Such flattery is the opposite of the attitude of the Spartan mother, who told her sons to come back with their shields or on them. This type of love also is not a “sublime” function of motherhood, since, as Evola points out, it is something shared with the instincts of various animals (Eros and the Mysteries of Love, p. 170). Chua mentions a Western adult woman, who was ashamed when her father toasted her as “beautiful and incredibly competent,” obviously feeling she did not live up to the distinction. This sentimentality is a sign of the degeneration of the ideals of white parents, who are capable of esteeming even the unworthy. Such an attitude ultimately has a negative impact on white children, since it encourages them to view mediocrity as acceptable.

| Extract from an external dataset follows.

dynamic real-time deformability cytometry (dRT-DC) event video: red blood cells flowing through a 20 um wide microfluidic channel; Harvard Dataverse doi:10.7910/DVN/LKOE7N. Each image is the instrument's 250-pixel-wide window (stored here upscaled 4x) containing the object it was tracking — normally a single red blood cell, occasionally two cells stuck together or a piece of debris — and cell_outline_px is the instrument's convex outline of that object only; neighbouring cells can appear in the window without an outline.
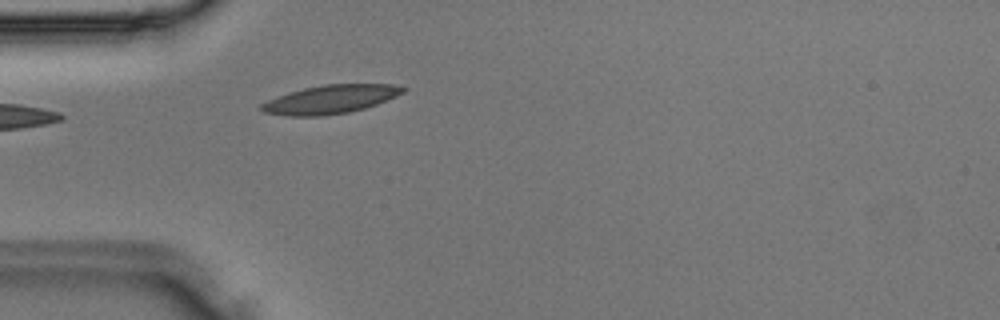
{"species": "Egyptian fruit bat (a non-hibernating species)", "species_latin": "Rousettus aegyptiacus", "temperature_condition": "room temperature", "stored_images_in_passage": 6, "camera_frame_rate_fps": 3000, "um_per_image_px": 0.085, "animal": {"sex": "male"}, "frame": {"image": 1, "passage_image": 1, "time_ms": 0.0, "image_size_px": [1000, 320], "cell_outline_px": [[408, 88], [404, 92], [396, 96], [376, 104], [364, 108], [348, 112], [320, 116], [288, 116], [264, 112], [260, 108], [260, 104], [268, 100], [288, 92], [304, 88], [324, 84], [392, 84]], "centroid_in_image_um": [28.08, 8.44], "position_along_channel_um": 56.9, "area_um2": 23.41}}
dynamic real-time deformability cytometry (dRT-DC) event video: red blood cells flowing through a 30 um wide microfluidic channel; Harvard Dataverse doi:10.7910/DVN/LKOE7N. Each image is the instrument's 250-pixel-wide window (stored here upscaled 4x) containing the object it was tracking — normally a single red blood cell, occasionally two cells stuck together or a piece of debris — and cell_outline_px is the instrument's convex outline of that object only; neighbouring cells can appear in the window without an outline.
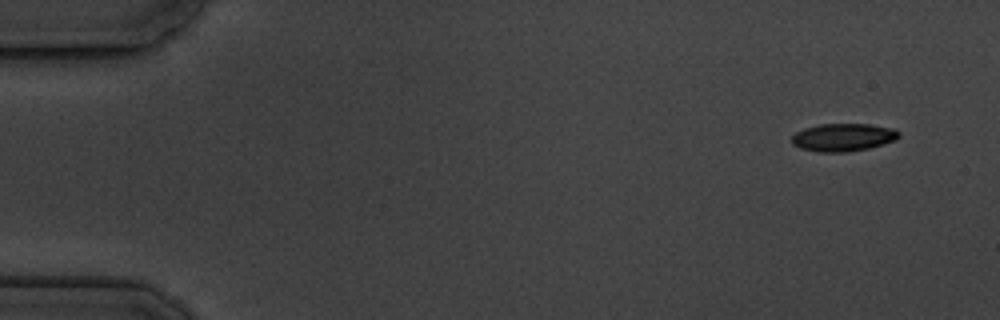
{"species": "common noctule bat (a hibernating species)", "species_latin": "Nyctalus noctula", "temperature_condition": "cold", "stored_images_in_passage": 7, "camera_frame_rate_fps": 3000, "um_per_image_px": 0.085, "animal": {"sex": "male", "body_mass_g": 19.5, "forearm_length_mm": 54.6}, "frame": {"image": 1, "passage_image": 1, "time_ms": 0.0, "image_size_px": [1000, 320], "cell_outline_px": [[900, 136], [896, 140], [884, 144], [868, 148], [848, 152], [820, 152], [800, 148], [792, 144], [792, 136], [796, 132], [804, 128], [816, 124], [872, 124], [892, 128], [900, 132]], "centroid_in_image_um": [71.68, 11.67], "position_along_channel_um": 13.3, "area_um2": 17.51}}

In contrast to Western parents, who want learning to be “fun,” Chua notes a study that found “the vast majority of the Chinese mothers said that they believe their children can be ‘the best’ students, that ‘academic achievement reflects successful parenting,’ and that if children did not excel at school then there was ‘a problem’ and parents ‘were not doing their job.’” Whites certainly have the IQ to excel (and do so above many others), but the study reveals a deeper sense of family responsibility among the Chinese than whites. Although white parents may wonder to themselves what they did wrong when their children take drugs, act like spoiled brats, or are unsuccessful, family honor and shame are almost meaningless to whites today. I have heard white mothers say they don’t plan to bother with private schools or homeschooling, since “it’s no use” and “they’ll be exposed to everything through TV anyway.” Such an attitude is defeatist, and does not help children in the long run.

Most white children also could be “the best,” but it will take a change in parenting techniques, and a realization that, like the Chinese, the “child will be strong enough to take the shaming and to improve from it.” As Chua points out, worrying about harming a child’s self-esteem does not improve it; what does is helping them achieve more than they thought themselves capable of.